Santa Clara, Calif. — While millimeter wave (mmWave) signals are part of 5G’s wireless infrastructure for carrying high-bandwidth data, it’s not the only use. At DesignCon 2020, Joy Laskar, CEO of Maja Systems, presented a paper where he explained how a surface-mount mmWave antenna can launch signals into inexpensive plastic fibers for data transmissions from a few centimeters to several meters.
That distance, according to Laskar’s paper Millimeter-Wave Surface Mount Antennas for High-Speed Plastic Fiber Data Transport, “Millimeter-wave data transport based on low-cost plastic ﬁbers ﬁlls an important gap between optical and metal-based transport, providing bandwidth and reach superior to metal with less power consumption than optical.” This concept uses radio waves coupled to plastic fiber.
The trick is the get good coupling between an antenna and the fiber, something Maja Systems claims to have solved.
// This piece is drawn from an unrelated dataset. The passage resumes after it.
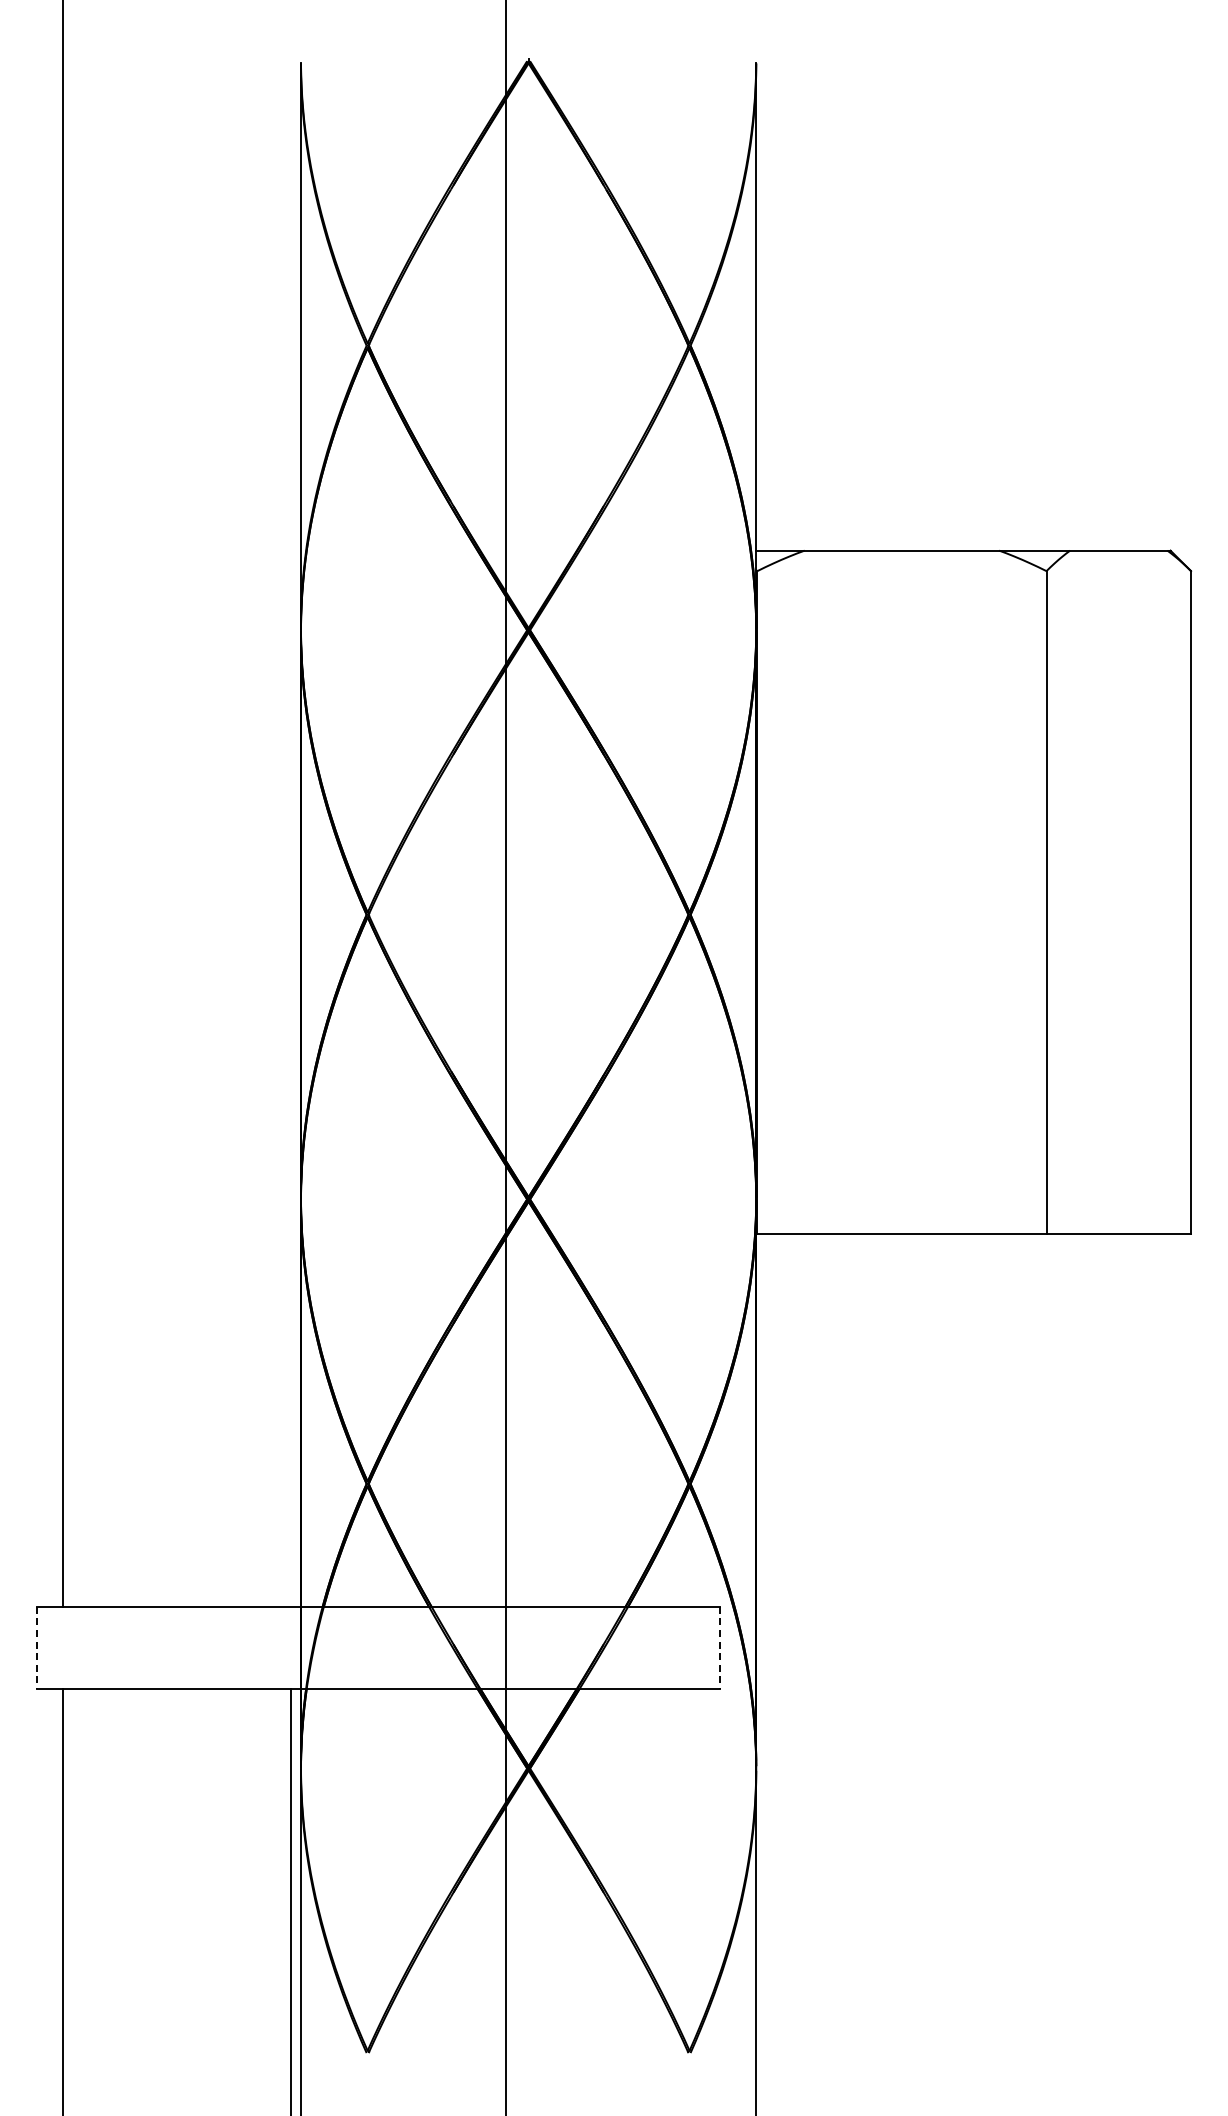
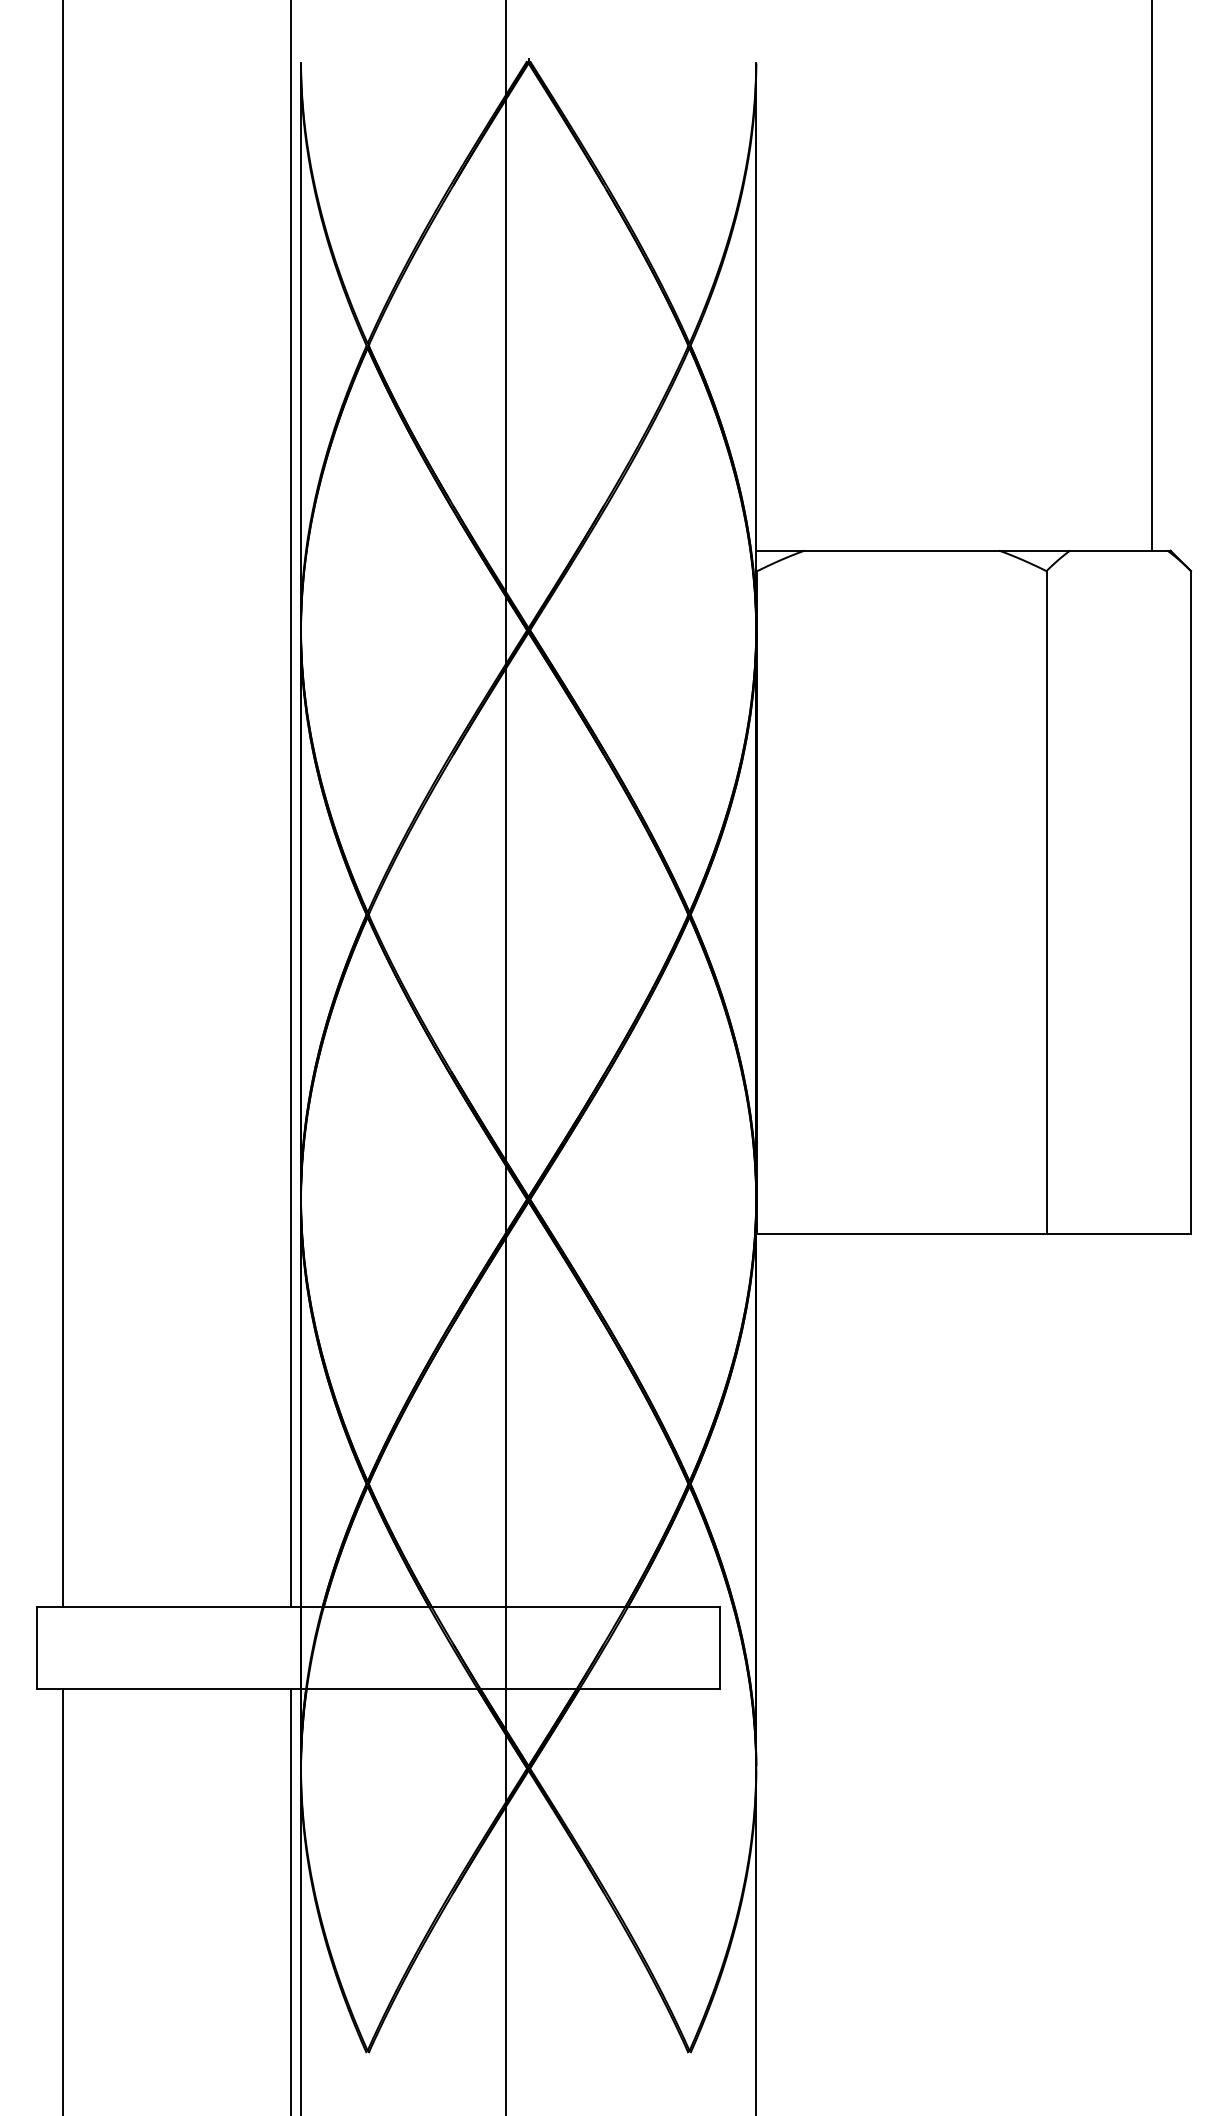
line at (1152, 276): none -> present
line at (290, 804): none -> present
line at (36, 1647): dashed -> solid
line at (719, 1647): dashed -> solid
Using Maja’s 60 GHz radio IC and its surface-mount antennas, Laskar showed data rates of 1 Gbps at 17 m and 2 Gbps at 16 m (Figure 1).
Figure 2 shows a slide that explains the radiated field pattern of the SMT antenna. A plastic fiber fits over the antenna, picking up the signal without the need for a connector.
Figure 3 shows a demonstration of the antenna driving plastic fiber using a vector-network analyzer. Laskar explained to 5GTW: “The demonstration operates as a wireless cable: a compact millimeter-wave surface mount helix antenna combined with 60 GHz integrated radios and low-cost synthetic fibers, which establishes a reliable, simple, low cost and error free interconnect system. This demonstration achieves error-free transmission without connectors using our (patent-pending) surface mount helical antenna, enabling efficient coupling and wide bandwidth with meter-range copper-grade gigabit transport. This represents a novel and non-traditional application of mmWave technology and will enable low-cost data transport in the centimeter to meters range, complementing current transport technologies based on optical fibers, coaxial flyover assemblies, and PCB traces.”